Hackety hack hack

Atypisches Nutzerverhalten mit Rat und Tat.

Roböxtica 2011: All filled up by machines of loving grace

There are bytes in the air, and Turing machines *everywhere* .

Travis Goodspeed

Man soll Ereignisse verbloggen, bevor es zu spät ist. Schon viel zu lange her ist mein Besuch in Wien, wo ich am 1. bis 4. Dezember 2011 an der Roböxtica teilnahm, einem u.a. von der Kunst-, Theorie- und Bastelneigungsgruppe monochrom veranstaltetes Festival für Cocktailrobotik:


“Wien ist die Hauptstadt der Cocktail-Robotik”, verkündet Johannes Grenzfurthner (Bild) stolz. Er ist Teil der Künstlergruppe monochrom, die heuer wieder gemeinsam mit dem Kollektiv Shifz zur Roboexotica laden. Bei dem seit 2002 stattfindenden Festival im Kunstkontext schenken Roboter verschiedenster Art Cocktails aus.

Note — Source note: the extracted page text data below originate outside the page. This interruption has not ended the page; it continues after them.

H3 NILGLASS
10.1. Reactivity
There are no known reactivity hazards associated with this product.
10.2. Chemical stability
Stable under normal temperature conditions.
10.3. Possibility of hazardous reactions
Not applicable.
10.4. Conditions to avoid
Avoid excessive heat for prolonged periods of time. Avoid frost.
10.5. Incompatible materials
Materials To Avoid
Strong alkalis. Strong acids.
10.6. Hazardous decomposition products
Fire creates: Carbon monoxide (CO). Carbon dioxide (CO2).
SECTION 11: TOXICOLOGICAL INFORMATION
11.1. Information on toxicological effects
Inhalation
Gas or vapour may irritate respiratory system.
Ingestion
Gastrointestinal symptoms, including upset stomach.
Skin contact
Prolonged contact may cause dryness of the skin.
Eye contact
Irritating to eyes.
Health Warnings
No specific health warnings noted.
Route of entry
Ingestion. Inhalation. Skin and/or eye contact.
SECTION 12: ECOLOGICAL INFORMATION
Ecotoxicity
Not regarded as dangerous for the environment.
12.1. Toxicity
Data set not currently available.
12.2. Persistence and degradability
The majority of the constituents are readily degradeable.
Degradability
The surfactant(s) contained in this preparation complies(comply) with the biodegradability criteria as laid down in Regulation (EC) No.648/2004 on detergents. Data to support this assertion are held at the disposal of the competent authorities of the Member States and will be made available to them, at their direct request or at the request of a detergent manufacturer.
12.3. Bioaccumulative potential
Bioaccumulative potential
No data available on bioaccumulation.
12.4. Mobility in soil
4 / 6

Drei Tage Trinken und Theorie mit Robotern (u.a. war ich auf einem eher spontan organisierten Panel zum Thema “Out of Control”) zehrten ganz schön an der Substanz, aber das Erlebnis war wunderschön. Wäre ich nicht selbst da gewesen, ich wäre neidisch auf mich.

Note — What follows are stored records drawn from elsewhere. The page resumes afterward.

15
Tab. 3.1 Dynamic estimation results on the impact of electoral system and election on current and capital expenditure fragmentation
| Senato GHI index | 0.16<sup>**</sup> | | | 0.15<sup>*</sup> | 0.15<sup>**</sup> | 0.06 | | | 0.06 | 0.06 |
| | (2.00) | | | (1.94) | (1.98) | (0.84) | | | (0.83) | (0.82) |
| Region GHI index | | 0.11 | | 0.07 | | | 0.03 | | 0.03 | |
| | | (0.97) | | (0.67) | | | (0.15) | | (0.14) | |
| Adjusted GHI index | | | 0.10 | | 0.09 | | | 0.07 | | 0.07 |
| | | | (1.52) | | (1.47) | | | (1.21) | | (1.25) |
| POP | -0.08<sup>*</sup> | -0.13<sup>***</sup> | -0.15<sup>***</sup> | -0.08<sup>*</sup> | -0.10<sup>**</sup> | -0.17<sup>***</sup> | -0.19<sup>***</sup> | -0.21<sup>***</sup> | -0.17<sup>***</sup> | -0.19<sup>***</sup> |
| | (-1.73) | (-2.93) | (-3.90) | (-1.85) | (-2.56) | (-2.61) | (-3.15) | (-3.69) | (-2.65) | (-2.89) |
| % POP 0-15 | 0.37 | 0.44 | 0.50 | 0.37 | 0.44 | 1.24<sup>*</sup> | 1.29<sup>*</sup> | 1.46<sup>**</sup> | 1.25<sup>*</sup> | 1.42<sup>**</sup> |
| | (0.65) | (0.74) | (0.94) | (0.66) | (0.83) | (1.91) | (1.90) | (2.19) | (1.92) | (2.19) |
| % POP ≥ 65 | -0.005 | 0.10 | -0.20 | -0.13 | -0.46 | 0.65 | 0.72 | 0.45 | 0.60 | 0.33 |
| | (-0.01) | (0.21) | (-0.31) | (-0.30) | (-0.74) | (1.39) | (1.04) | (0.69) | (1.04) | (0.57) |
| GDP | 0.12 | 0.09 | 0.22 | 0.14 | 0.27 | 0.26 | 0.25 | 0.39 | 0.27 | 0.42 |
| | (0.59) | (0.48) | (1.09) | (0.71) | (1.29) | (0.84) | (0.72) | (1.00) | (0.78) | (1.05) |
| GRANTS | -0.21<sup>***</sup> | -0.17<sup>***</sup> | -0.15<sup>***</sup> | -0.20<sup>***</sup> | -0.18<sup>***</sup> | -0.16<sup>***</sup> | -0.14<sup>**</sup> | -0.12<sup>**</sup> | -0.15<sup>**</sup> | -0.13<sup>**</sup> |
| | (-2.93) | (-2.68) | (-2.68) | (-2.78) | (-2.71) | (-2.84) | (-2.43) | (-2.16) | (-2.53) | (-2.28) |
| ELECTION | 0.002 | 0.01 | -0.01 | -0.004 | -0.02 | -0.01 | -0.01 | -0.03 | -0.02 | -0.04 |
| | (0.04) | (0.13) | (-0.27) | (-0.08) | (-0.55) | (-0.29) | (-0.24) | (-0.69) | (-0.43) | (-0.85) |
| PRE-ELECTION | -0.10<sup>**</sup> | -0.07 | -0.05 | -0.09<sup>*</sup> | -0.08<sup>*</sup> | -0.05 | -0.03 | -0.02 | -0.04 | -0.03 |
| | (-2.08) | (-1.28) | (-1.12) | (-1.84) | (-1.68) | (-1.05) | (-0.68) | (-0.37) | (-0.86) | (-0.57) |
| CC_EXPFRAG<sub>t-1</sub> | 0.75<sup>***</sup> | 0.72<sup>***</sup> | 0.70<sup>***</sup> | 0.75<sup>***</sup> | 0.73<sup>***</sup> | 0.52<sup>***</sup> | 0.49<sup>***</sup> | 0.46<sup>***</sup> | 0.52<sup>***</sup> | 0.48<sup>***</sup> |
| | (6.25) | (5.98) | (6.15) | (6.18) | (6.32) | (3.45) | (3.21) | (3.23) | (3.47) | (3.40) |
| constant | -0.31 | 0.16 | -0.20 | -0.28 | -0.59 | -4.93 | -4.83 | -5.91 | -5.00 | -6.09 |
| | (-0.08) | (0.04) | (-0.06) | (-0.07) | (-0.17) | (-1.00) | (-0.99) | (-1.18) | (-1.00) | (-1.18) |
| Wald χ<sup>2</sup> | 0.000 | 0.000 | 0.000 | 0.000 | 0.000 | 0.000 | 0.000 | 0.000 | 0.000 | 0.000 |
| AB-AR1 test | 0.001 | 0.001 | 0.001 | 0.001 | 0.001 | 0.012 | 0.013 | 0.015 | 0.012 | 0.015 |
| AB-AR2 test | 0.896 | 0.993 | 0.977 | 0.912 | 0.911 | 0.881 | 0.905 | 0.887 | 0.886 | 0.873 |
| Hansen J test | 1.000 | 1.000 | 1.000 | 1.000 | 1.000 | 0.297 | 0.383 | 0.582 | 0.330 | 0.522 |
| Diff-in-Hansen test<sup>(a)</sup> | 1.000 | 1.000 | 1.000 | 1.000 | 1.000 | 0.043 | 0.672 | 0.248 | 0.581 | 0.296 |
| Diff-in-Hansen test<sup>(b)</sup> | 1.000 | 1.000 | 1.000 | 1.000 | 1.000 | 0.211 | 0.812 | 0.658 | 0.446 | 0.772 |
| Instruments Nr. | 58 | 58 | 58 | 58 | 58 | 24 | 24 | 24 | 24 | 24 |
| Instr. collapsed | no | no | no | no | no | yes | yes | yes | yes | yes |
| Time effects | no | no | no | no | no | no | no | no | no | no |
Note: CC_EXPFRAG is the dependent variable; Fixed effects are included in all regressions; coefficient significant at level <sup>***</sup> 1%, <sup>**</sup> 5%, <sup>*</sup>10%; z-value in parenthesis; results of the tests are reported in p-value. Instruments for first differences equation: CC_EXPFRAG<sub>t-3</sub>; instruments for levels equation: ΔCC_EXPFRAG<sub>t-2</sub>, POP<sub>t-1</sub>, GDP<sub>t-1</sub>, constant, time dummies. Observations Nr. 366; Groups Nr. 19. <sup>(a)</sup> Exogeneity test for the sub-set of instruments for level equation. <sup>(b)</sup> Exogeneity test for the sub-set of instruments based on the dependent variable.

Mein eigenes Projekt hieß ”PrecariBot: A Twittering Tip Jar in Times of Precarious Work”:

Precariedad. Precariedade. Précarité. Precarietà. Prekariat. Precarity. Non- standard employment which is poorly paid, insecure, unprotected, and cannot support a household is on the rise in Europe, especially in the service industry. While drink-mixing robots and machines represent the fun side of Post-Fordism in bars, let’s talk about money here.

The PrecariBot is a simple, Arduino-based tip jar. Customers, probably “first- stage gentrifiers” in the neighborhood of the bar, possessing the relevant cultural capital and smart phones, get lured in by the technological novelty of tipping using a QR code and the peer-to-peer currency of Bitcoin. The tip jar will spread messages of precarious work on Twitter with every tip received. At the end of the month, those registered as precarious workers with the tip jar get an e-mail message that asks them to organize and redistribute the acquired wealth.

Das twitternde Trinkgeldglas, das Bitcoins entgegennimmt und prekäre Arbeit thematisiert, war eher ein Prototyp — auch wenn alles funktionierte und zweimal auch von mir Unbekannten Besucherinnen oder Besuchern der Ausstellung Geld “eingeworfen” wurde. Ich will aber in den nächsten Wochen daran arbeiten, es tatsächlich in Cafes und Restaurants zu bringen. Dann gibt es auch den dazugehörigen Sourcecode online. Versprochen. Prost, Fordismus!

Ein Höhepunkt der Ausstellung war für mich neben verschiedenen Maschinen, die mehr oder weniger kompliziert Cocktails zubrereiteten oder servierten, ein Roboter, der alkoholische Crêpes herstellte — oder wie man in der österreichischen Varietät des Deutschen sagt: Palatschinken, ein Wort entlehnt aus tschechisch palačinka zu lateinisch placenta „Kuchen“. Lecker!